SDSU to continue use of COVID-19 dashboard

Colette Gannon, Reporter (She/Her)

After a fall semester with a COVID-19 dashboard on its website, South Dakota State University will continue its use indefinitely. 

“We will keep it up until it’s not needed anymore…when we don’t have cases or we don’t feel the need to give updates,” said Laura Dirks, SDSU’s public health specialist whose main focus includes the COVID-19 response on campus.

The dashboard has served as a resource for students, staff and community members to get updates on COVID-19.

“The goal was to take a unified approach to reporting our own self-reported data, so each university is consistent in what we are putting out,” Dirks said.

While the COVID-19 dashboard serves an important role, Janelle Toman, the director of communications at the South Dakota Board of Regents and an assigned member to the South Dakota Department of Health’s Focused Team on Childcare, Schools and Universities stresses that the data is unofficial.

“Campus officials receive voluntary reports about positive cases,” she said. “We do stress that our data, shown on the public university dashboards, is unofficial and voluntary, self-reported data as shared with us by individual students, staff members and faculty.”

Due to the voluntary nature of the data shown on the dashboard, both Dirks and Toman insist that the SD Department of Health is the best resource for official case information. 

“The South Dakota Department of Health is the official entity for COVID-19 reporting and statistics and is the best resource,” Dirks said.

Despite its self-reported nature, the COVID-19 dashboard still serves as a simple way for community members to receive important updates. The color coated classification system as seen on the top of SDSU’s homepage acts as an almost second nature status update. 

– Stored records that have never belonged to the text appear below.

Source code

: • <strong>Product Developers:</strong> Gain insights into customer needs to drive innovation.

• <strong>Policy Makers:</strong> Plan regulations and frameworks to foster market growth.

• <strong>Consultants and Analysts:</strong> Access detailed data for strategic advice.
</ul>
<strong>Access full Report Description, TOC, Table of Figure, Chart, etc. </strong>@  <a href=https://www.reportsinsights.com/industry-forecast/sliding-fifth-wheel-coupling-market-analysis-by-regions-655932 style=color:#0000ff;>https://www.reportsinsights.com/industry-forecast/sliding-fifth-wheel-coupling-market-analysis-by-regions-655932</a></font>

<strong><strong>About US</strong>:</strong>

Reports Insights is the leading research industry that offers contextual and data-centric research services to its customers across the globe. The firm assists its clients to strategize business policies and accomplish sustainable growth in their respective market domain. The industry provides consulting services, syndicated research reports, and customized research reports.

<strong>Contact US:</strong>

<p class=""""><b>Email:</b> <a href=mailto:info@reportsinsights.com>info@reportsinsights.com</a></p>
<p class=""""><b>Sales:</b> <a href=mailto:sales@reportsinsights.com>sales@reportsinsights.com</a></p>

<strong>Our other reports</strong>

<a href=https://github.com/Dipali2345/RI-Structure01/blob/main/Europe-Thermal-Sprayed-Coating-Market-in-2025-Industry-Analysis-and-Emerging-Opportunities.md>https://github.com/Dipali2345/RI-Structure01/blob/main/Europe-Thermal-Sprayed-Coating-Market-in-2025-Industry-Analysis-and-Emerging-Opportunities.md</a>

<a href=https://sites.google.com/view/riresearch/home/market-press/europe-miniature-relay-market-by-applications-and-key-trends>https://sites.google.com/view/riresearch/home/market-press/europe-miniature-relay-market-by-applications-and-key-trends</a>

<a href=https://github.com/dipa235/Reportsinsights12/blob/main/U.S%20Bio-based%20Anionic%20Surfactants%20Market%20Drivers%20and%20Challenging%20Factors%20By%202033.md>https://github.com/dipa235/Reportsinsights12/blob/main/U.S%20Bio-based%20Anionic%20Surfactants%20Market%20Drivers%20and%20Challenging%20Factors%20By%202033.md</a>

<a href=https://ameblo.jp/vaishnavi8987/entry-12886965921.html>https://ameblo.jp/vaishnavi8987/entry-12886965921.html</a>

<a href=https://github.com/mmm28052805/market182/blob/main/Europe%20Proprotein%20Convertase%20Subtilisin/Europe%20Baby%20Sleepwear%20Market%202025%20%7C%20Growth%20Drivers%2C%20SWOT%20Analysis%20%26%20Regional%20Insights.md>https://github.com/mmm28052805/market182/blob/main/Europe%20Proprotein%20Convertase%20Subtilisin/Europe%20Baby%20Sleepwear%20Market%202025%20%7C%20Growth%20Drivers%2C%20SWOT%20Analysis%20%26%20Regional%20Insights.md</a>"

“It just gives an idea of where we are at right now based on the different criteria we’re looking at … we thought that the colors rather than a number or some other scale represented better where we are … green, yellow, orange, and red is kind of an inherent pattern that everyone is comfortable with,” Dirks said.

As mandated by SDBOR, similar COVID-19 dashboards are featured on each SDBOR campus website. According to Dirks, SDBOR requires that criteria be met on each individual campus’s dashboard, including the total number of active student and staff cases, the number of faculty, students and staff isolating off campus and the number of faculty, staff and students isolating on campus. 

“Each campus maintains and updates its dashboard, so there is a great degree of autonomy,” Toman said.

This autonomy is where stylistic differences and minor differences between each campus’s dashboard come into play. An example of this includes the template differences and update times.

“We don’t all use the same webpage template,” Dirks said. “A school of mine updates theirs at the end of the day, and SDSU updates theirs at noon.”

To view SDSU’s COVID-19 Dashboard and get more information, visit sdstate.edu.